Examples of these prescription medications include naltrexone, methadone, and buprenorphine. When you get started on them, the treatment will be referred to as ORT - or opioid replacement therapy - or MAT - medication assisted treatment.
Today, MAT is considered to be the gold standard in the treatment of opioid use disorders involving drugs like OxyContin. During this treatment, however, you will also receive intensive behavioral therapy and counseling.
Based on your particular circumstances and needs, you may go through rehabilitation on an outpatient or an inpatient basis. The duration of your treatment will also vary widely based on these needs.
In the same way that there are no two people who are exactly alike, you can be sure that your treatment module will be different from what another OxyContin addiction will go through.
The main thing to keep in mind is that you will probably need a full continuum of treatment and care. This will often start with an intake process following by a thorough medical detox stage.

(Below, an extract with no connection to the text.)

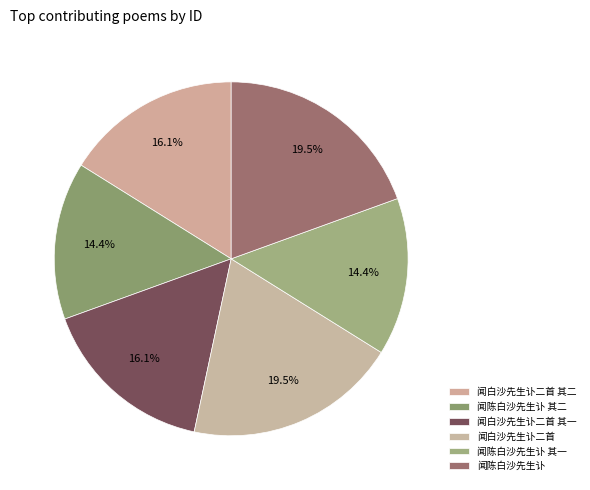

How many slices are in this pie chart?

6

Other treatments that may be provided in the course of your rehabilitation include:
- Aftercare programming
- Animal therapy
- Attending peer and 12-Step support group meetings
- Chiropractic care
- Cognitive Behavioral Therapy, or CBT
- Continuing to attend group and/or individual therapy
- Equine-assisted therapy
- Expressive arts therapy
- Family therapy
- Getting help through engaging case management services
- Going for regular checkups and drug tests
- Group recovery meetings
- Group therapy
- Living in sober living homes
- Maintaining the demands of your substitution therapy program, such as going for prescription refills
- Massage therapy
- Music therapy
- Recovery-oriented challenge therapy
Irrespective of how hard things might seem to be, you should always remember that it is possible to achieve full recovery from your opioid use disorder, even if it involves a strong drug like OxyContin.
Research studies have shown that countless individuals have been able to overcome their substance use disorders linked to oxycodone and many other prescription medications. It is also possible for you to take advantage of special treatments like medication assisted treatments to ensure that you address your addiction.
Over the long term, ongoing treatment on both an inpatient and outpatient basis could be the best solution for your OxyContin abuse and addiction. It is recommended that you continue following your treatment plan to ensure that you do not relapse or give in to any temptations to abuse this drug.